*EXERCISE GOAL*
In the forum thread below:
(a) What false-positive rate does pure FAST-SURF usually produce without additional consistency checks?
(b) What descriptor did Daniel Wagner pair with FAST?
(c) On what device does the SURF-based object recognition demo run?

I’m not sure I understand last question. You may want to use non-max suppression on FAST, and you can use original FAST non-max suppression, which doesn’t use hessian or laplacian, or you can make anoter, which use hessian or laplacian scoring.
Hi,
could you provide some informations about:
1-timings using FAST+SURF(calculating SURF descriptors
only on the interest points returned by FAST,
for example, on a 320×240 image; Can you do it
real-time on a, say, 300 mhz mobile device?)
2-robustness to viewpoint change
I am searching a fast way to do AR using a texture. It has to be fast cause i need it to run on mobile devices…
Thx
1 Didn’t do timing, but I think yes. Daniel Wagner did FAST-SIFT, and SIFT is more slow.
2 robustness of pure FAST-SURF, without additional consistency checks quite poor. It usually produce around 5% false positives.
I do mobile markerless AR too. Do you have any demo to see?
Hi,
for now i am only able to do marker-based AR. Visit
http://sites.google.com/site/fvlibrary/
Hi
what do you think about Maximally stable extremal regions??
Have you tried it? Do you think that ths approach is suitable for real-time applications??
Luca
Yes,
http://mirror2image.wordpress.com/2009/03/03/region-tracking/
They are fast, but by itself are not very useful for real time 3d registration IMO – they are too big, if extract corner from them they wouldn’t be stable, and they are only partially robust – they have “good” part with high gradient, but also could have unstable part with low gradient. They could work for object tracking, but not good for 3d registration.
hey
could you explain about what kind of consistency check you applied to fast-surf to make it more stable? (in post 18)
thanks in advance
I am wondering whether FAST is much faster than approximate hessian of SURF detector or not. In Wagner’s paper, he used SIFT and FERN, I don’t know well, but could it be fast enough to use SURF detector(hessian)?
Here’s my real-life demo of object recognition based on SURF running on iPhone 3G:
http://www.oggmedia.com/moviephone/
@henry
http://mirror2image.wordpress.com/2009/12/11/features-matching-and-geometric-consistency/
@Derek Most probably FAST faster in any C form (it’s statistically optimized for minimum amount of operations), but may be even more important FAST could be very efficiently assembly-optimized.
Also FAST more or less rotationally invariant form start, not requiring detecting any dominant direction.
About Wagner method – it can not acquire data run-tine, data should be precalculated – either FERN built or SIFT PCA-ed off-line. It’s for already processed environment.

*SOURCE MATERIAL*
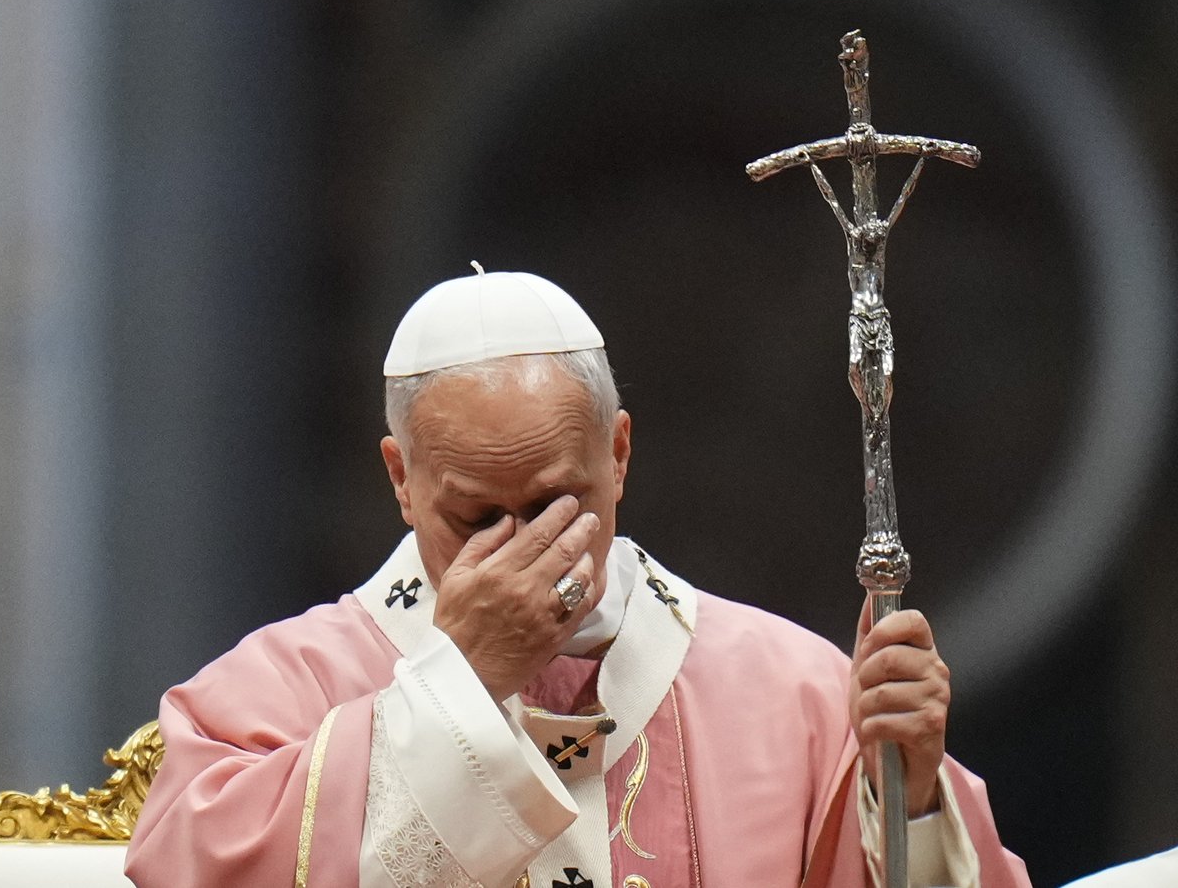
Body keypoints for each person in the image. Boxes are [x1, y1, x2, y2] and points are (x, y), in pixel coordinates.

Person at [125, 268, 1030, 887]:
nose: (528, 551)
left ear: (620, 453)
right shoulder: (276, 696)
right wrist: (462, 682)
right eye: (478, 517)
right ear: (402, 478)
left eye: (560, 502)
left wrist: (906, 797)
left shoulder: (794, 695)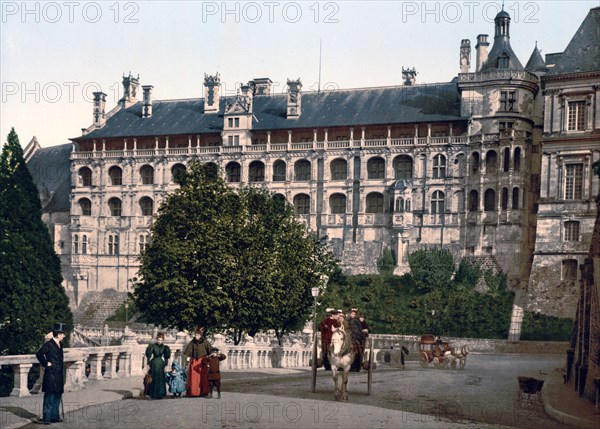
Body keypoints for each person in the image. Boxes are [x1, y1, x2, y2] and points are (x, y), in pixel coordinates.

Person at [35, 323, 66, 425]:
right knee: (49, 396)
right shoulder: (49, 344)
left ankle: (54, 416)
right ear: (58, 334)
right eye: (62, 334)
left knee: (57, 395)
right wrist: (45, 363)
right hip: (51, 374)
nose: (64, 336)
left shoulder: (60, 344)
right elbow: (39, 354)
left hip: (59, 374)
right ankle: (47, 418)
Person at [184, 327, 212, 397]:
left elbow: (210, 351)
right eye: (196, 335)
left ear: (201, 336)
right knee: (194, 377)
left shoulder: (205, 342)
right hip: (194, 361)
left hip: (203, 362)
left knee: (203, 377)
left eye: (198, 335)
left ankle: (204, 392)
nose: (197, 337)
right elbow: (188, 353)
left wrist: (209, 361)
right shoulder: (192, 342)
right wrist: (187, 362)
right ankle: (194, 392)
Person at [145, 332, 171, 399]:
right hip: (154, 363)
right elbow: (149, 355)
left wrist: (166, 365)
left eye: (161, 340)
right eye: (158, 340)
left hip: (161, 363)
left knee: (161, 379)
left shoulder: (165, 347)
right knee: (153, 378)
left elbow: (166, 357)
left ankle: (161, 394)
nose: (160, 341)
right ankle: (153, 394)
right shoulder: (153, 346)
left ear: (163, 340)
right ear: (157, 340)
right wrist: (148, 364)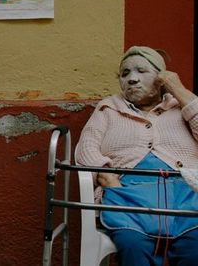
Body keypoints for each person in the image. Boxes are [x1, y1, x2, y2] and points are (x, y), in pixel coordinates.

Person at [75, 46, 198, 266]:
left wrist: (178, 89)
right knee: (133, 245)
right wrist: (107, 178)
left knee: (194, 248)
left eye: (142, 71)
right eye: (125, 74)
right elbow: (86, 149)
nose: (132, 79)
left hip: (185, 196)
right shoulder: (108, 108)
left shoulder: (181, 107)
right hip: (127, 195)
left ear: (161, 78)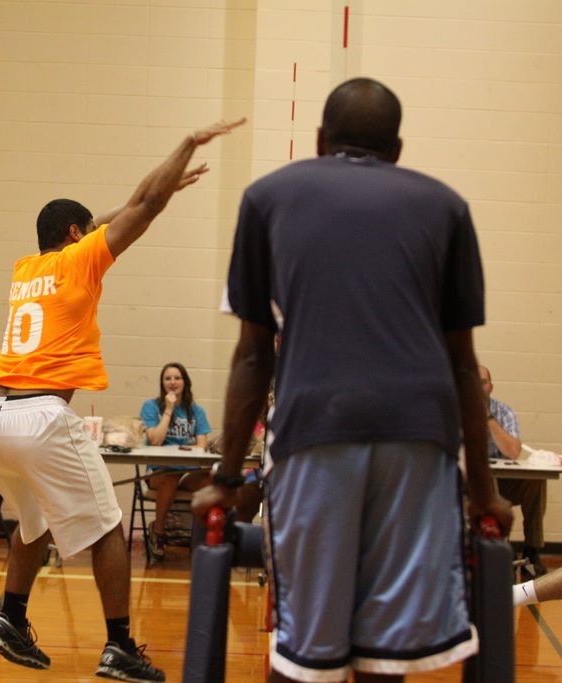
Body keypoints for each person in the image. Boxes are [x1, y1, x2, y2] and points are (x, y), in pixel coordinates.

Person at [194, 78, 512, 683]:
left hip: (316, 431)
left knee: (304, 654)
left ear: (319, 140)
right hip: (420, 437)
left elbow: (253, 356)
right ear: (397, 149)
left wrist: (227, 480)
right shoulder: (447, 206)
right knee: (384, 653)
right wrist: (483, 491)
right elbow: (463, 365)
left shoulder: (266, 197)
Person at [0, 117, 245, 683]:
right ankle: (119, 645)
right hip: (39, 417)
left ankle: (9, 617)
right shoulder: (81, 259)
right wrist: (187, 145)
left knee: (33, 522)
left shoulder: (26, 268)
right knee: (108, 530)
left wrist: (146, 194)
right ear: (76, 235)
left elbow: (104, 218)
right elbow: (144, 204)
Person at [139, 362, 211, 559]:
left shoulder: (196, 411)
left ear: (185, 382)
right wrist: (169, 409)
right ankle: (158, 532)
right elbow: (156, 440)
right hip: (159, 471)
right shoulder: (151, 407)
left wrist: (186, 449)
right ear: (162, 383)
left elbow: (202, 445)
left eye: (177, 378)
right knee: (170, 477)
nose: (172, 382)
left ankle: (203, 537)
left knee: (213, 481)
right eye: (167, 378)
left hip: (187, 472)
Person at [481, 364, 547, 576]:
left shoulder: (504, 411)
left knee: (535, 481)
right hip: (471, 484)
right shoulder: (455, 410)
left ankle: (532, 549)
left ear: (491, 387)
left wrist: (487, 417)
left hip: (502, 484)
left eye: (482, 383)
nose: (478, 388)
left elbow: (513, 452)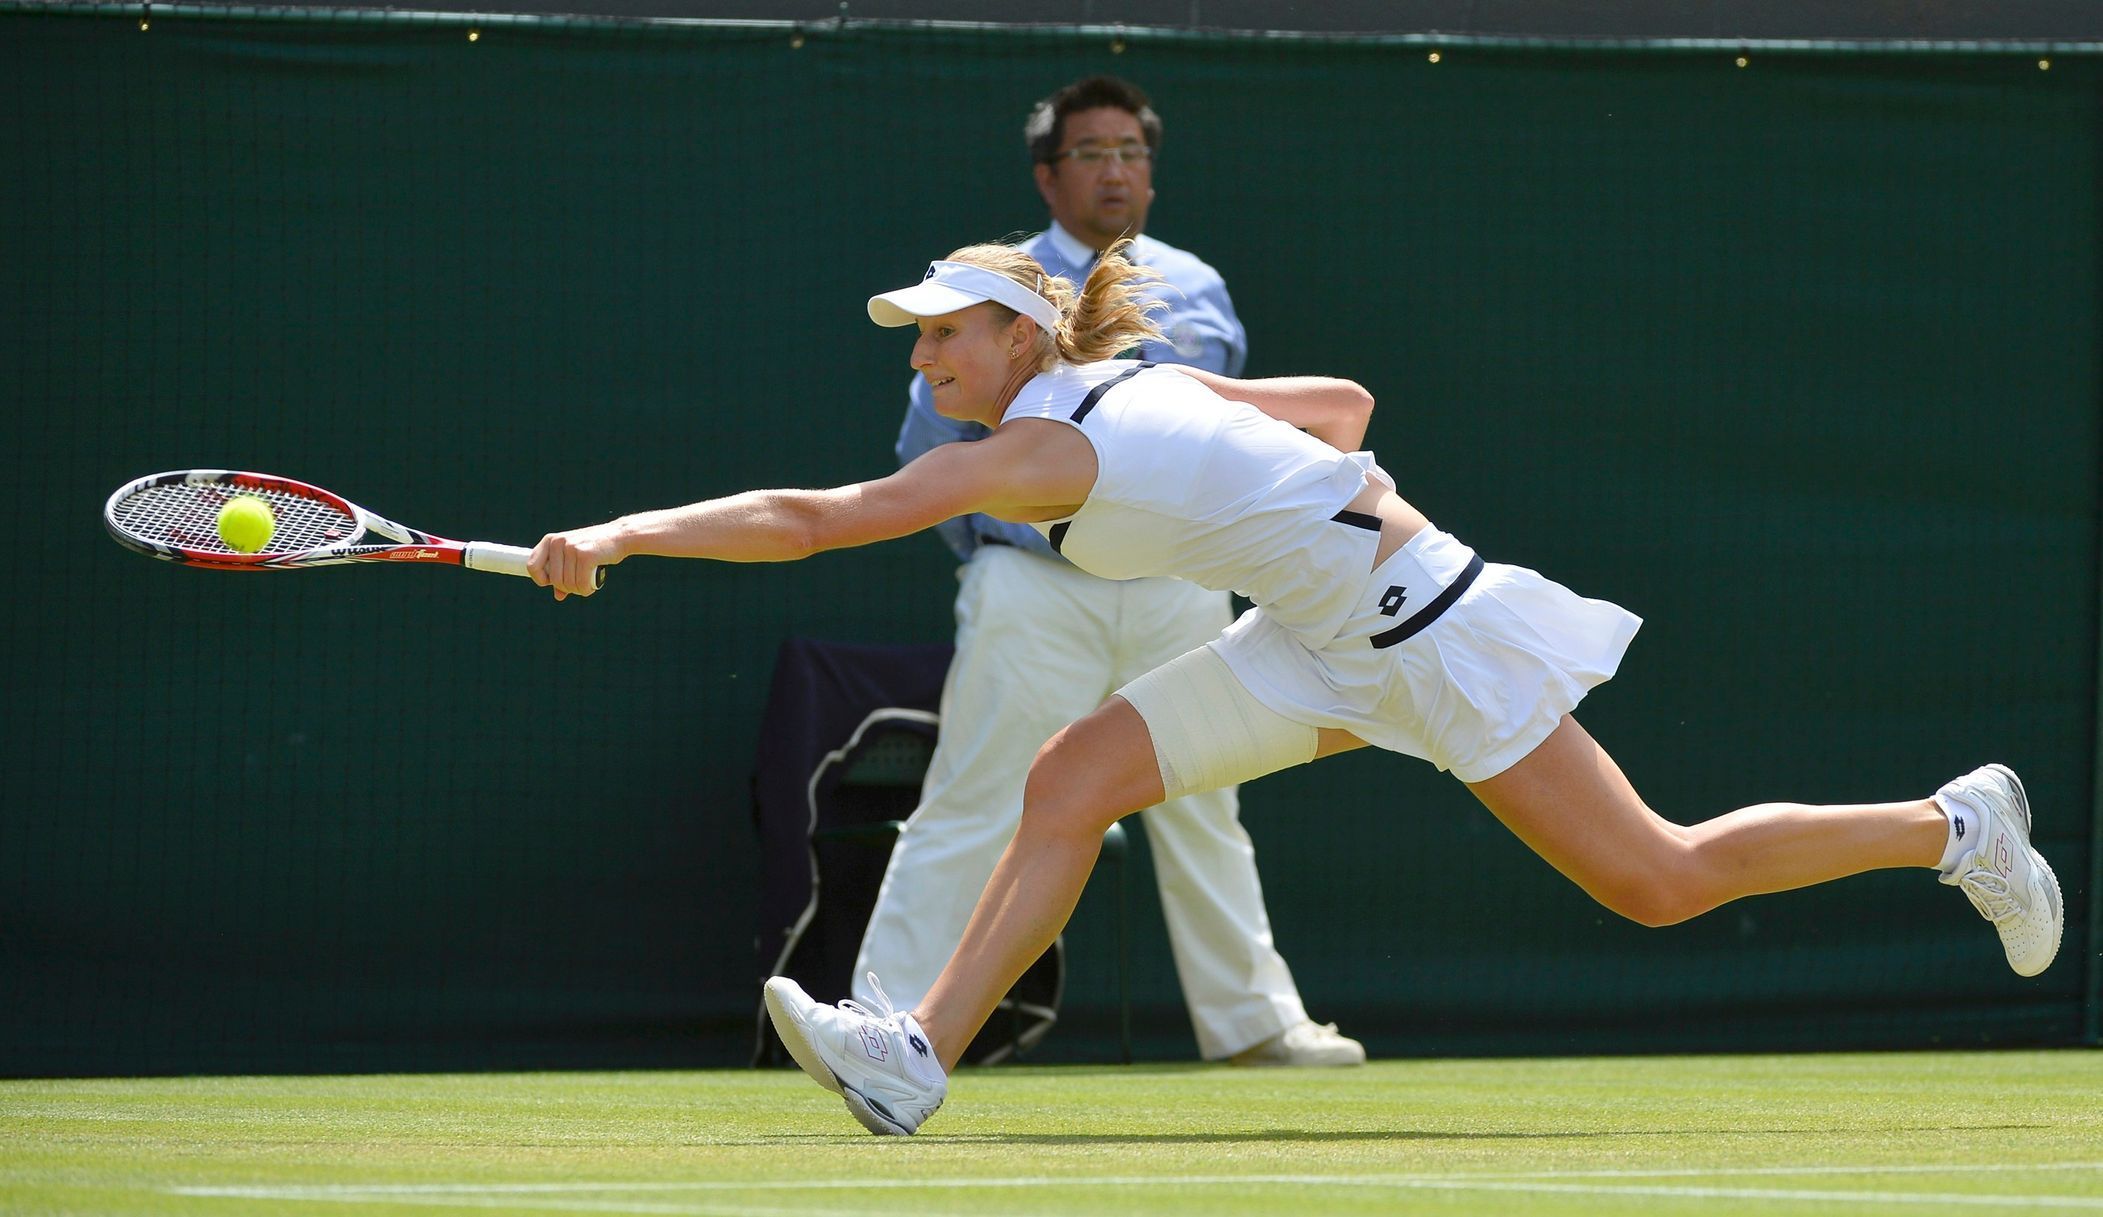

*ANSWER TO THIS PROBLEM*
(a) Around 5%.
(b) SIFT (FAST-SIFT).
(c) iPhone 3G.